▶ Source text
========================================

When you come to think about it, nothing has any meaning, for when there was nobody to think, there was nobody to interpret what happened. Interpretations are only for those who don’t understand; it is only the things we don’t understand that have any meaning. Man woke up in a world he did not understand, and that is why he tries to interpret it.[2]

And in that pursuit for meaning, Damasceno is open both to random discovery and to what contemplation reveals to him. It is not unusual for the governing idea of his work, always open, to take shape little by little as a result of a discovery of a concrete object that incites ownership without him being aware of the threads of sense that it will generate in the work. Damasceno does not hurry; he knows that the working process can be slow and, for that reason, he does not wage a battle against time that would disrupt the result of his work. His aim is to build an image, looking for that sense of meaning that is always in permanent flight, or to hear – and even extend – the echoes of an object or drawing.

Beyond the mere visual quality of immediate consumption that we often find in contemporary art, Damasceno emphasises the need for a slower approach towards the artistic object, since for him, perception, as Rudolf Arnheim stated, is a phenomenon closely linked to cognition. As the German philosopher wrote: ‘There is basically no difference between what happens when a person looks at the world directly and what happens when he/she closes his/her eyes to think.’[3]  This is also the case when contemplating a true work of art. It is not possible to establish a dissociation in the spectator between the exercise of the senses – the sensorial sphere – and the activity of thought – the mental or intellectual sphere – however frequently the perceptive faculty is interrupted in this accelerated world, however aborted its numerous possibilities of widening our comprehension. To perceive things in an adequate way requires, therefore, composure and attention in a cognitive process incompatible with a passive attitude and with the distracting interferences of every kind that exist in our society of advanced technology.

Let us look at one of Damasceno’s latest works, which he calls Sobre o Objeto de 8º Grau (On the Object of 8th Degree, 2014) in reference to ‘La imagen de séptimo grado’ (The Image of the Seventh Degree), a short text by the Argentinian author Macedonio Fernández, whose attitude of awe towards certain phenomena and his efforts to interpret them captivated Jorge Luis Borges. In his text, Fernández describes the journey of an image of a woman’s face through seven different reflections, bouncing off diverse points in space and time, adopting certain variations in its erratic course, but remaining, in the end, intact and recognisable. The mirror plays an essential role in this process, as it does in Damasceno’s work, which comprises a number of shiny objects and a looking glass, all made from obsidian. For him, it all began in a Pre-Colombian site, Guachimontones, near the Mexican city of Guadalajara. During a visit there in 2011, he came across an artisanal object that caught his attention, an owl made of obsidian, a kind of volcanic glass used in the area centuries ago to produce cutting weapons, as well as mirrors, due to its reflective capacity. One of those mirrors, dating from before the Spanish conquest, can be found today in the British Museum. In the sixteenth century, it belonged to John Dee, a mathematician and astrologer, as well as a follower of occultism, who used the mirror for scrying. In the Aztec culture the obsidian mirror, like its name, was associated with Tezcatlipoca, a powerful god to whom rituals were offered.

========================================

▶ Data for review

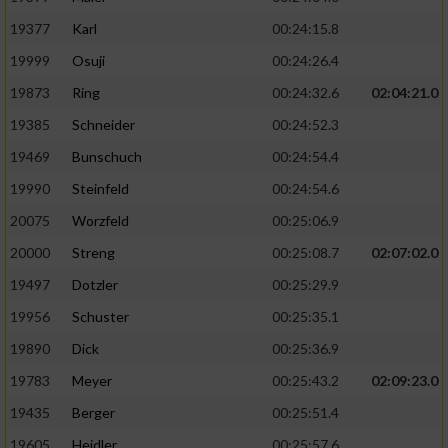
19377
Karl
00:24:15.8
19999
Osuji
00:24:26.4
19873
Ring
00:24:32.6
02:04:21.0
19385
Schneider
00:24:52.3
19469
Bunschuch
00:24:54.4
19990
Steinfeld
00:24:54.6
20075
Worzfeld
00:25:06.9
20000
Streng
00:25:08.7
02:07:02.0
19497
Dotzler
00:25:29.9
19956
Schuster
00:25:35.1
19890
Dick
00:25:36.9
19783
Meyer
00:25:43.2
02:09:23.0
19435
Berger
00:25:51.4
19605
Heidler
00:25:57.6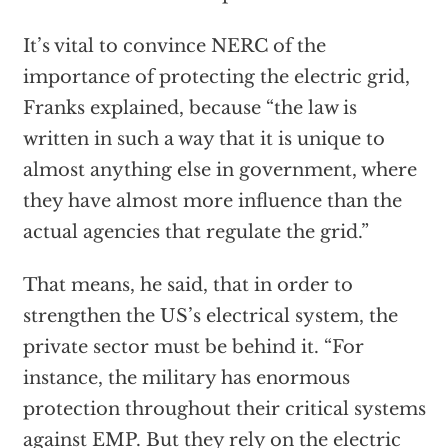
It’s vital to convince NERC of the
importance of protecting the electric grid,
Franks explained, because “the law is
written in such a way that it is unique to
almost anything else in government, where
they have almost more influence than the
actual agencies that regulate the grid.”
That means, he said, that in order to
strengthen the US’s electrical system, the
private sector must be behind it. “For
instance, the military has enormous
protection throughout their critical systems
against EMP. But they rely on the electric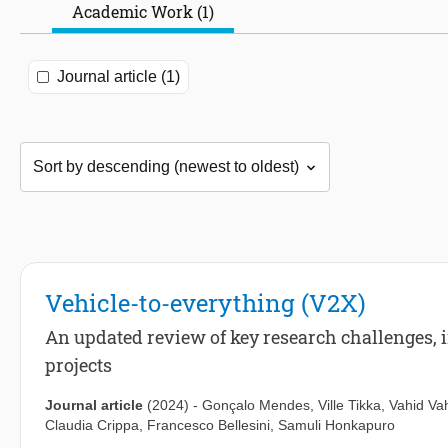
Academic Work (1)
Journal article (1)
Vehicle-to-everything (V2X)
An updated review of key research challenges, 
projects
Journal article
(2024)
-
Gonçalo Mendes
,
Ville Tikka
,
Vahid Va
Claudia Crippa
,
Francesco Bellesini
,
Samuli Honkapuro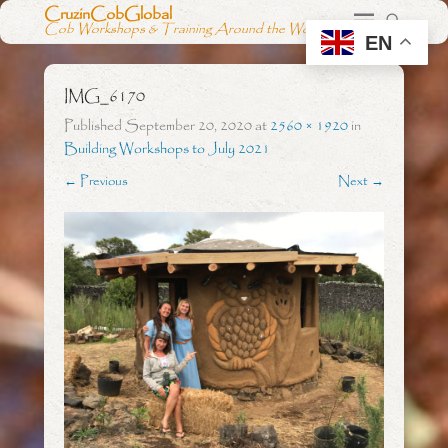
CruzinCobGlobal
Cob Workshops & Training Around the World
EN
IMG_6170
Published
September 20, 2020
at
2560 × 1920
in
Building Workshops to July 2021
← Previous
Next →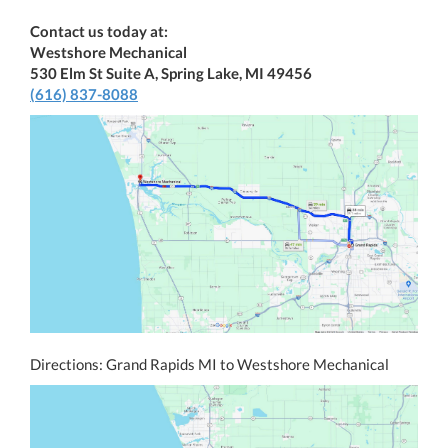
Contact us today at:
Westshore Mechanical
530 Elm St Suite A, Spring Lake, MI 49456
(616) 837-8088
Directions: Grand Rapids MI to Westshore Mechanical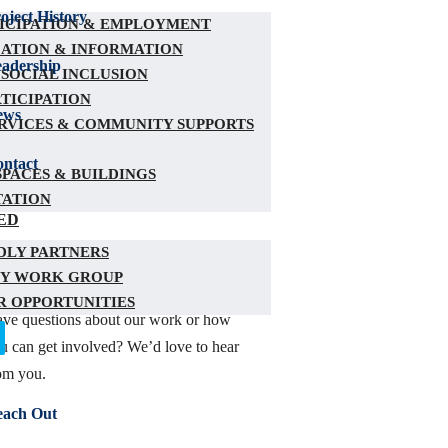
oject History
TICIPATION & EMPLOYMENT
ATION & INFORMATION
adership
 SOCIAL INCLUSION
RTICIPATION
ews
RVICES & COMMUNITY SUPPORTS
ntact
PACES & BUILDINGS
TATION
ED
DLY PARTNERS
ONTACT US
Y WORK GROUP
 OPPORTUNITIES
ve questions about our work or how
u can get involved? We’d love to hear
om you.
each Out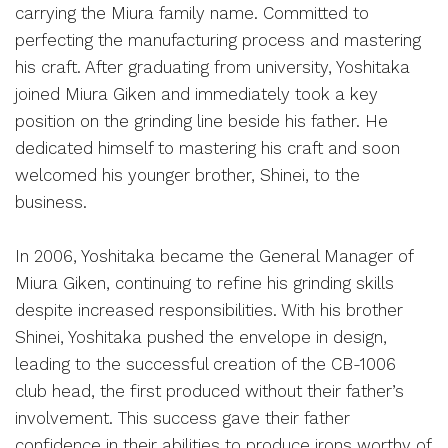
carrying the Miura family name. Committed to
perfecting the manufacturing process and mastering
his craft. After graduating from university, Yoshitaka
joined Miura Giken and immediately took a key
position on the grinding line beside his father. He
dedicated himself to mastering his craft and soon
welcomed his younger brother, Shinei, to the
business.
In 2006, Yoshitaka became the General Manager of
Miura Giken, continuing to refine his grinding skills
despite increased responsibilities. With his brother
Shinei, Yoshitaka pushed the envelope in design,
leading to the successful creation of the CB-1006
club head, the first produced without their father’s
involvement. This success gave their father
confidence in their abilities to produce irons worthy of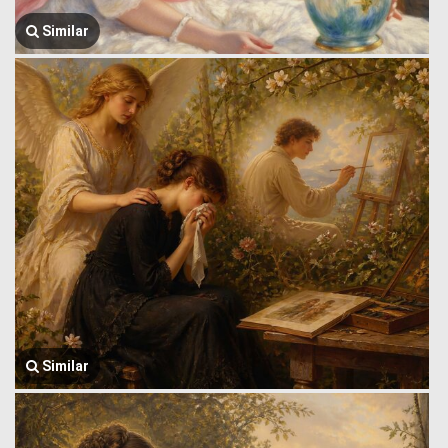
Similar
Similar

========================================

▶ Task instructions
- 1) Repeat the essay on Damasceno from "And in that" to "object or drawing.".
- 2) According to the essay on Damasceno, what material are the shiny objects and the looking glass in Sobre o Objeto de 8º Grau made from?

▶ Solutions below
- 1)
And in that pursuit for meaning, Damasceno is open both to random discovery and to what contemplation reveals to him. It is not unusual for the governing idea of his work, always open, to take shape little by little as a result of a discovery of a concrete object that incites ownership without him being aware of the threads of sense that it will generate in the work. Damasceno does not hurry; he knows that the working process can be slow and, for that reason, he does not wage a battle against time that would disrupt the result of his work. His aim is to build an image, looking for that sense of meaning that is always in permanent flight, or to hear – and even extend – the echoes of an object or drawing.

- 2) Obsidian.